The title alone in this article may alert many women. One because most women want and “need” the title when dating. They want it so much that they’ll start to put a timeline on when the man that they have been dating should step up and ‘commit‘ to her. But here’s the thing, love, real love, takes time. And when the connection is real, it’s just the real so hence, the bond that two people share isn’t defined by a title, but you just know that the two of you are exclusive through actions.
Sometimes wanting and needing a title can complicate things and overall, ruin that bond. Ladies, if a guy is showing you that action, that affection and that love, he wants to be with you and he is already yours. However, when you continue to fret him about a title you are telling him that you value the title of a relationship more than you value him. Learning this comes with patience and growth.
The man that I am dating and has been chosen for me is definitely unique in his own way, but also like many men out there. Our bond that we share is indescribable but unbreakable. Over time, we have grown a lot! Our connection was instant from day one, but the growth came from little conversations that we had in between which prompted our understanding of one another and has helped as to value and appreciate the person more than the relationship.
Men can appreciate the woman that they are dating more naturally than women. As women, we tend to go into a situation wanting a commitment or wanting marriage more than actually wanting and valuing the man. Women will also tend to live in a fairy tale and wanting the man to do x, y, and z, rather than really valuing and getting to know the essence of the man.
A true and long-lasting relationship is one where the value is not placed on the “thing” (relationship) but rather the people in it. The two people just love being around each other and they love getting to know what the other person likes, doesn’t like, etc. When out and about, it’s not about where the two people are but rather about the experience that they get to share together. It could be as simple as going to the movies. Yeah you could’ve seen that movie alone or with your buddies or even with a friend of the opposite sex, but seeing it with that special person, was just the icing on the cake. Sometimes, most of the time, you’ll even forget to take a picture together for memories while out because you are just enjoying that moment with that person.
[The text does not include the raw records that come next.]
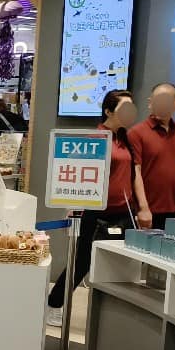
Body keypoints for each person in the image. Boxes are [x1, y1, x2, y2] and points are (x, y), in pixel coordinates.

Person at [47, 90, 139, 326]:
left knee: (120, 265)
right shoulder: (96, 138)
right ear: (108, 111)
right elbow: (80, 174)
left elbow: (134, 175)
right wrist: (75, 206)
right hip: (96, 211)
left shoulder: (126, 140)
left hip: (123, 211)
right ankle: (54, 303)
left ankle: (113, 318)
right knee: (81, 262)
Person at [128, 83, 175, 229]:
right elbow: (135, 172)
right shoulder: (136, 133)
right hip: (148, 213)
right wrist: (143, 208)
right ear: (150, 103)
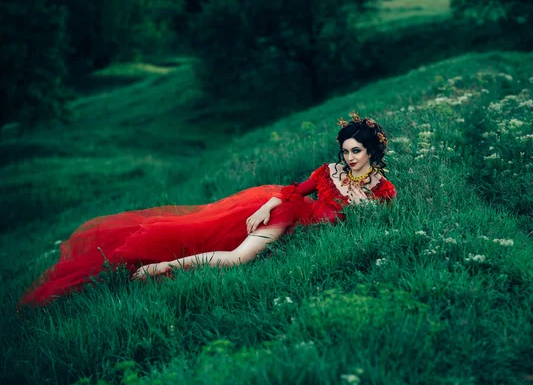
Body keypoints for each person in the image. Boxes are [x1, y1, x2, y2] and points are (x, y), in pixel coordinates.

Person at [17, 112, 396, 308]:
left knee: (225, 247)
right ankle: (158, 268)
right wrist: (268, 204)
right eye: (345, 150)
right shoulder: (328, 173)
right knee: (235, 258)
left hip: (307, 231)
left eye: (356, 151)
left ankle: (163, 266)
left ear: (372, 152)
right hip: (291, 216)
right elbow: (291, 192)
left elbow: (375, 229)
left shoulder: (384, 191)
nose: (348, 158)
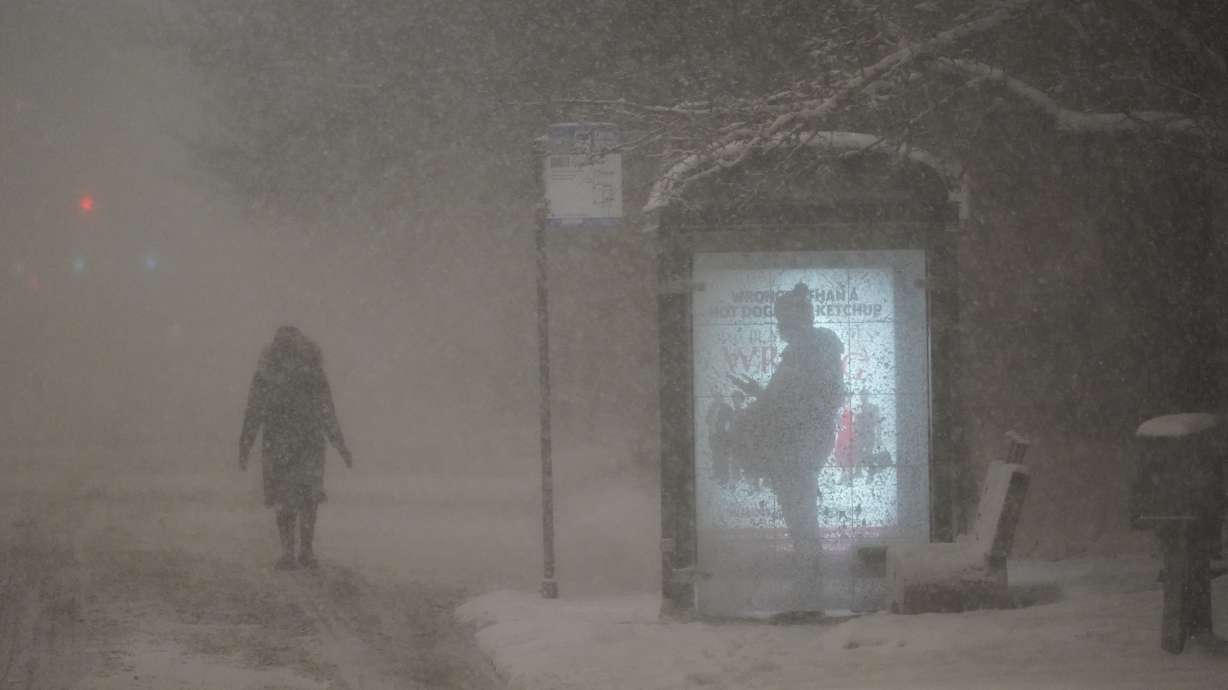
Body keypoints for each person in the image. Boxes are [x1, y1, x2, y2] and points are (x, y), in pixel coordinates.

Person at [728, 282, 843, 608]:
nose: (780, 328)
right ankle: (809, 586)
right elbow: (792, 400)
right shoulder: (813, 351)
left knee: (801, 517)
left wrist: (760, 407)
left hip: (797, 446)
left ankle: (809, 590)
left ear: (795, 320)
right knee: (800, 516)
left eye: (783, 321)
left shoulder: (809, 352)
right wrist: (761, 397)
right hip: (800, 444)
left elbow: (798, 402)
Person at [239, 326, 353, 570]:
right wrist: (340, 446)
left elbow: (254, 412)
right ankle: (302, 551)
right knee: (305, 498)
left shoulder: (270, 373)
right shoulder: (311, 371)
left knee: (289, 499)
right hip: (305, 443)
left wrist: (245, 445)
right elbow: (327, 412)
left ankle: (292, 551)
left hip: (284, 444)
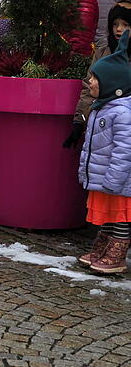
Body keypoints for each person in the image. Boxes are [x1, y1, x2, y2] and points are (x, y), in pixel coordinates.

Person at [75, 31, 131, 273]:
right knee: (108, 213)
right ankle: (104, 245)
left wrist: (114, 178)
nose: (91, 83)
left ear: (114, 85)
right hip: (105, 177)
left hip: (118, 180)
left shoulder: (123, 112)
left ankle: (117, 252)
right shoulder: (103, 107)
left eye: (96, 79)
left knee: (119, 215)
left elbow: (125, 150)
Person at [65, 0, 131, 148]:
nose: (119, 29)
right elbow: (89, 88)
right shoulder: (102, 53)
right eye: (115, 24)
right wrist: (80, 121)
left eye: (125, 25)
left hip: (125, 127)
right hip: (100, 125)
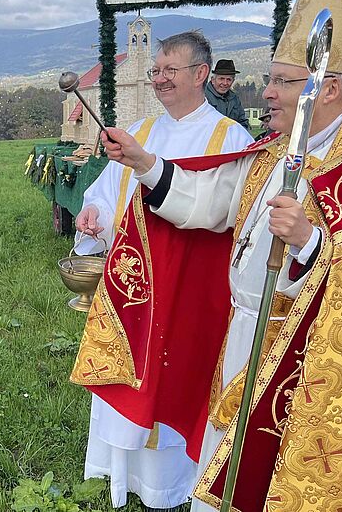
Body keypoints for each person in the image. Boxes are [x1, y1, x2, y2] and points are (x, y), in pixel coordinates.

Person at [72, 0, 342, 511]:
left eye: (281, 81)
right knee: (226, 462)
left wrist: (310, 244)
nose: (266, 91)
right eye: (270, 78)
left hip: (305, 351)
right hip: (242, 330)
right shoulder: (274, 151)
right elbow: (212, 202)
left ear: (326, 89)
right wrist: (147, 164)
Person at [71, 31, 253, 510]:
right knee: (132, 377)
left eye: (171, 70)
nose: (160, 79)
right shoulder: (144, 130)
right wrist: (93, 217)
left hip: (189, 292)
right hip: (136, 291)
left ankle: (173, 485)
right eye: (156, 71)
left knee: (177, 382)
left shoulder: (229, 137)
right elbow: (111, 194)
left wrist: (147, 170)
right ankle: (125, 476)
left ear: (201, 75)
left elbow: (218, 212)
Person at [204, 59, 249, 129]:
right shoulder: (202, 97)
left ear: (233, 81)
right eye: (221, 79)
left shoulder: (235, 99)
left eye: (228, 79)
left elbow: (243, 122)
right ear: (213, 80)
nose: (225, 83)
So ladies, please try for now on out, to see the value and essence in the man that you are dating/seeing. If you just can’t see the value in him either one he’s not the one for you or two, the problem may just be you and you have to reevaluate what is important to you in a relationship and/or bond with someone. Just know that when things are right, they just flow naturally and that as things continue to grow, certain things also take time. You cannot, and I repeat, you cannot listen to these other women on social media who say, “Girl, if he a’int committing to you or asking you to be his wife in 6 months to a year, then believe that he a’int that into you and doesn’t want to be with you.”
In the end, only you know your man. If he is showing ACTION then he is showing you where you stand in his life. Talk is cheap. A man can from day 1, claim that a he is going to marry you and then 3 months down the line, his true colors can show and you are back on that dating site or back to fishing.